6 ways HTTP/3 benefits security

6 ways HTTP/3 benefits security (and 7 serious concerns)

HTTP3, the third official version of hypertext transfer protocol (HTTP), will not use the transmission control protocol (TCP) as did its predecessors. Instead, it uses the quick UDP internet connections (QUIC) protocol developed by Google in 2012.

QUIC is a transport layer protocol based on a multiplexed version of user datagram protocol (UDP) connections. Unlike TCP, UDP does not follow the TCP three-way handshake, but uses a single UDP roundtrip.  Thus, the QUIC protocol exponentially improves any web component’s network performances as it uses UDP for every connection between the user-agent and the web server.
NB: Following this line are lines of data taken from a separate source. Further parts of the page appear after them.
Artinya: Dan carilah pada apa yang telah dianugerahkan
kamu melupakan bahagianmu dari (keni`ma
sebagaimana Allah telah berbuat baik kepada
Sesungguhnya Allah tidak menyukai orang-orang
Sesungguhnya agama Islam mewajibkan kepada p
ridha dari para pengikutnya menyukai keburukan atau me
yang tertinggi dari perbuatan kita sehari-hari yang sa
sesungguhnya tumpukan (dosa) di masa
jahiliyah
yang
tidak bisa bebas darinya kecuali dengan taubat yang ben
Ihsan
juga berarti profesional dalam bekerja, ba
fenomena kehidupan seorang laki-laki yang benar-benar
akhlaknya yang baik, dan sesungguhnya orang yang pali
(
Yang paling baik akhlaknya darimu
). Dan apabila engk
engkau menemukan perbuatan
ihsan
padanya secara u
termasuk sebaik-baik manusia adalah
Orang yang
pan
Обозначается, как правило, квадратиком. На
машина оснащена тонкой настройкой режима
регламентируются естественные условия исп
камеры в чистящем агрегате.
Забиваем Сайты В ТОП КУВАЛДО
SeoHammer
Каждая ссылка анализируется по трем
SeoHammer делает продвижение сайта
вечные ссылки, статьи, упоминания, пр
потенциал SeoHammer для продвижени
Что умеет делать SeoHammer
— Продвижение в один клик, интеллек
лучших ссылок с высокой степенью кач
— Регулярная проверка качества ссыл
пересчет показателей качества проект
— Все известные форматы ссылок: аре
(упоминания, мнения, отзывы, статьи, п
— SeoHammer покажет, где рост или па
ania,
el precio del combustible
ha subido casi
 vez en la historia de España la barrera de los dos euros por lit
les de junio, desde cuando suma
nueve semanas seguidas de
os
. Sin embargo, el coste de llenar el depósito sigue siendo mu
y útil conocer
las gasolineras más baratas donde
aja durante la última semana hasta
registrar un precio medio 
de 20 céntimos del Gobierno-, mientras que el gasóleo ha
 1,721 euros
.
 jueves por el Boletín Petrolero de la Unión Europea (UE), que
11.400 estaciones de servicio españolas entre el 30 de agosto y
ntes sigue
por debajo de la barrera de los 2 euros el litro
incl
Also, QUIC relies on multiplexing to manage multiple interactions between the user-agent and server seamlessly over a single connection, without any one blocking another, thus helping with performance improvements compared to its predecessors.

With several benefits from the performance and reliability perspective, HTTP/3 is considered the right way to go. From the security and privacy perspective, both benefits and limitations exist, with most being extensively detailed in the research arena. This article provides details on the benefits provided by HTTP/3 and some security considerations that must be taken into account.

Security features and benefits

End-to-end encryption
The TCP protocol was designed to ensure that the payload encryption was present during the transmission, but the transport-specific information was still unencrypted, raising many security and privacy issues. The countermeasures designed and implemented to prevent these attacks are not on the TCP stack but on the network appliances and the middleboxes that handle the protocol and network. Additionally, the parsers built to overcome these issues in load balancers and other network appliances have serious performance issues and may limit the future network expansions that are rapidly evolving and depend upon network speed and reliability.